Here's how to use these deduplication functions:

let pp = deduplicateScriptsForest Set.empty (page Environment.TickCount) |> snd
printfn "%s" (Renderer.RenderToString pp)

And the result:

<!DOCTYPE html >
        <script type="text/javascript" src=""></script>
        <script type="text/javascript" src="jquery.tweet.js"></script>
        <div id="tweet-1035493420">
            $(function () {
                    username: 'juliussharpe',
                    avatar_size: 32,
                    count: 4,
                    loading_text: 'searching twitter...'
        <div id="tweet-1634829813">
            $(function () {
                    username: 'sethmacfarlane',
                    avatar_size: 32,
                    count: 4,
                    loading_text: 'searching twitter...'

Now, this deduplication function isn't particularly efficient: no tail calls, List.rev... it will blow the stack if given a sufficiently deeply nested structure (a few tests indicate that it dies at around 2600 nested elements, not a bad number nevertheless). More generically, we'd want to define a generic catamorphism over the Wing Beats tree (check out Brian McNamara's excellent series on catamorphisms) and then write deduplication (or any other kind of tree processing) using that fold.

The point is, as you can see it was pretty easy to manipulate and abstract HTML fragments to simple, reusable, pure functions... because Wing Beats makes HTML elements truly first-class citizens. It models HTML as a tree, and not just as a string.

Erik Meijer already showed 11 years ago that view engines that don't make HTML fragments first-class citizens don't compose. Back to 2011, lots of view engines still suffer from this (Razor included).

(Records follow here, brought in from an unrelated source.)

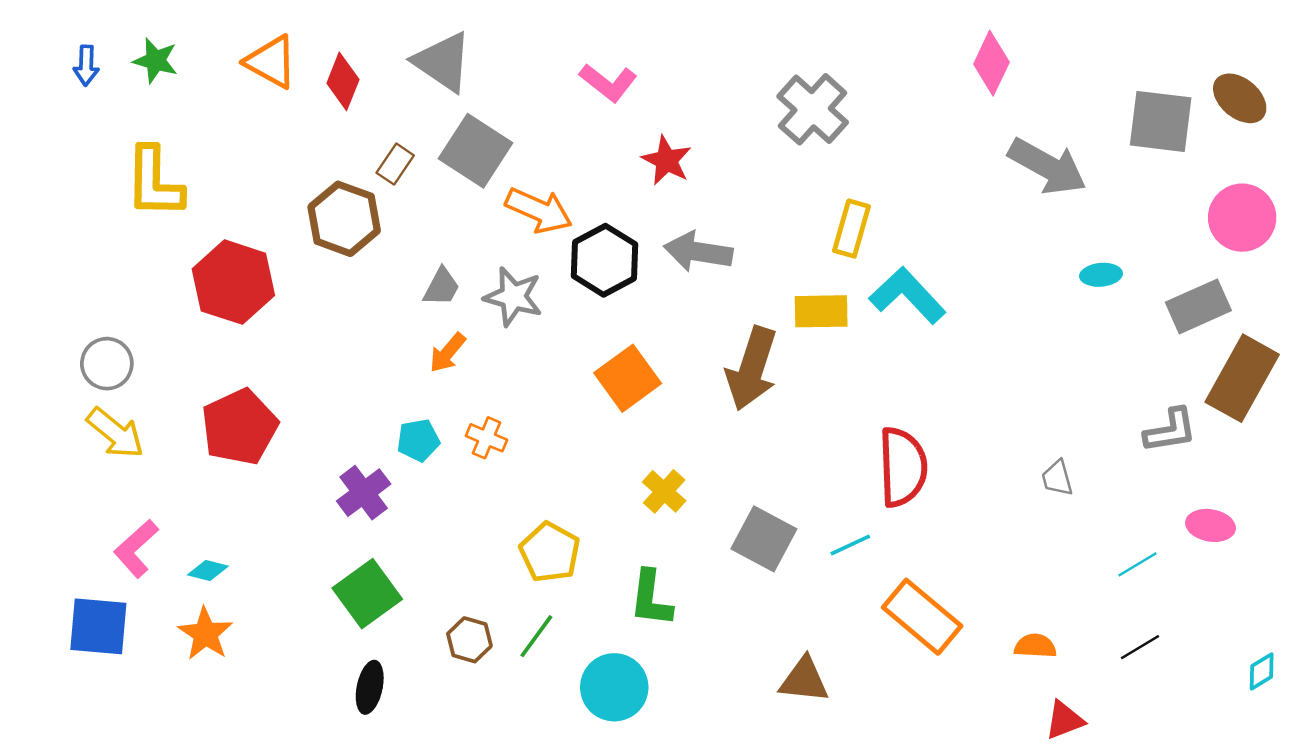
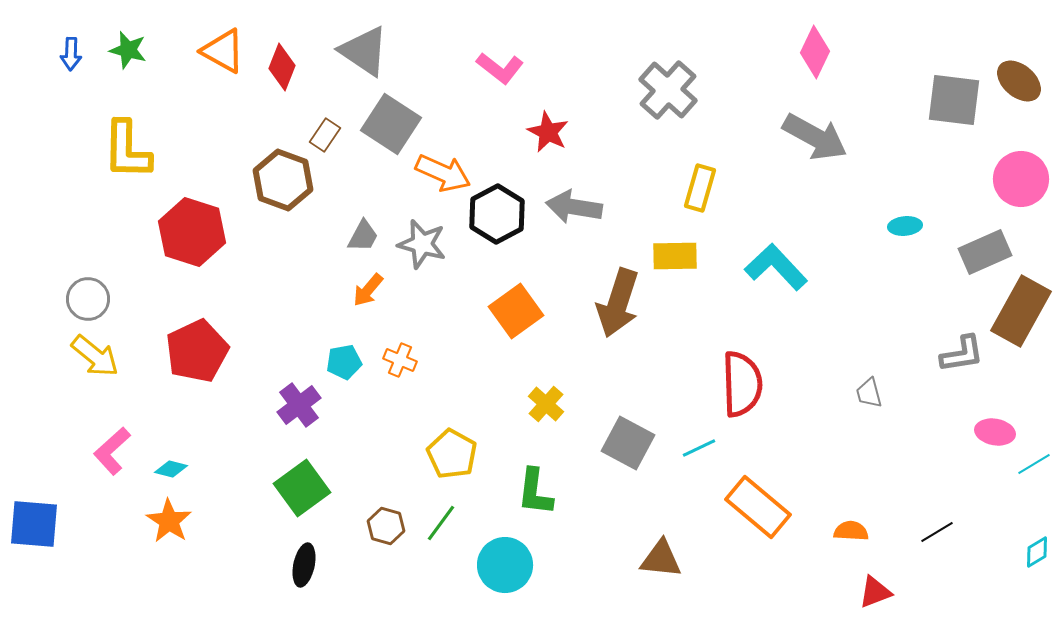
gray arrow: (1047, 166) -> (815, 137), moved
cyan L-shape: (908, 295) -> (776, 267), moved
cyan line: (1137, 564) -> (1034, 464), moved
blue square: (98, 626) -> (34, 524), moved

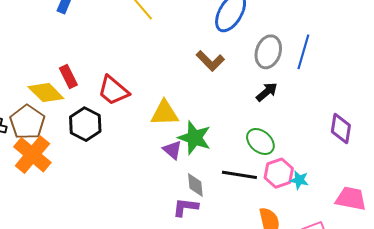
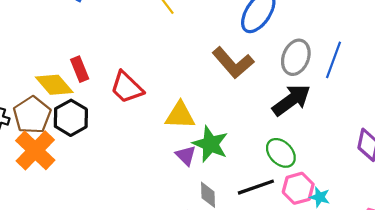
brown L-shape: (210, 61) -> (233, 63), size x1.4
black arrow: (267, 92) -> (291, 100), size x1.6
black hexagon: (85, 124) -> (71, 118), moved
black line: (239, 175) -> (256, 187), turned -32

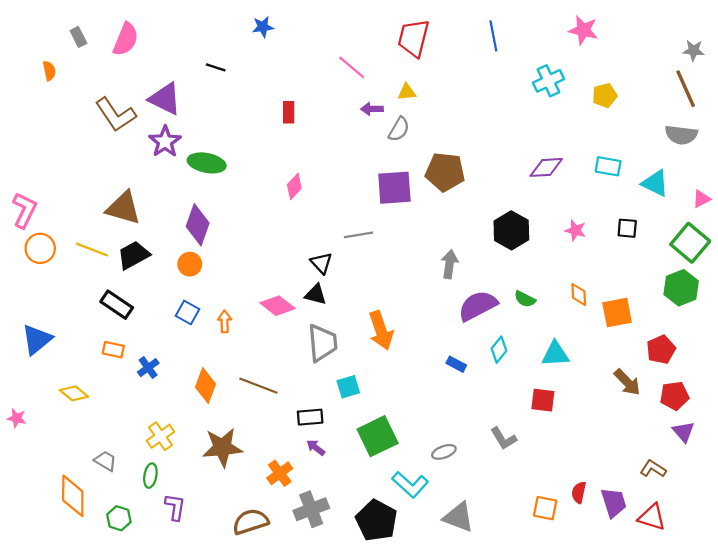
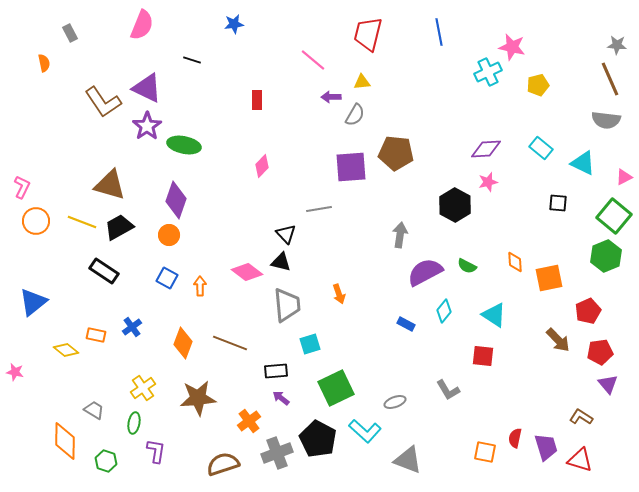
pink star: (583, 30) -> (512, 47), moved
pink semicircle: (126, 39) -> (142, 25), moved
cyan rectangle: (608, 166) -> (541, 148), turned 30
pink L-shape: (24, 210) -> (22, 187), size x0.7
pink star: (575, 230) -> (488, 182), moved, turned -30
orange arrow: (381, 330) -> (339, 294), size x0.6
orange rectangle: (113, 350) -> (96, 335), moved
cyan triangle: (555, 354) -> (494, 315), turned 36
black pentagon: (376, 521) -> (318, 439), moved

Another example: if you want to test a view, you have to either use a string assert on the rendered output, or render and then parse back the output in order to test it like structured HTML. It doesn't make sense. Why not just create structured HTML from the start?

Wing Beats is not the only HTML DSL in .Net: WebSharper includes one, and in C# there's SharpDOM and CityLizard.

You may be thinking that HTML DSLs are ugly and not designer-friendly... but you can also do this kind of things with XML literals in Scala, Nemerle or VB.NET (which is mostly the brainchild of Erik Meijer, not by coincidence). There's even an ASP.NET MVC view engine that uses VB.NET's XML literals.

Bottom line: if you're templating unstructured text, then by all means use a generic text template engine. But if you're writing a web application and dealing with HTML, treating HTML as first-class values instead of unstructured text buys you composability: you can use the full power of the host language and you can handle HTML directly as a tree.

In a future post about this subject, I'll try to categorize the different approaches to HTML generation and analyze them from the point of view of composability.


Ryan said...

Do any of the existing DSL's also allow you to import HTML and generate the code for the markup (aside from WebSharper)? So far, the closest I've found is in the HtmlAgilityPack, but that tries to validate, so there really is no good way to receive markup as an input and still deliver a strong DSL for devs.

Mauricio Scheffer said...

@Ryan: when using XML literals (e.g. VB.NET) you can just copy HTML and paste it in your source code, then assign it to a variable or wrap it in a function, adjust if something's not XML, and you're good to go.
I already migrated three of my projects from NVelocity to VB.NET XML literals like that ( , , )
Other than that, it's possible to just write an external tool to generate the code. There will *always* be some kind of validation in such a tool.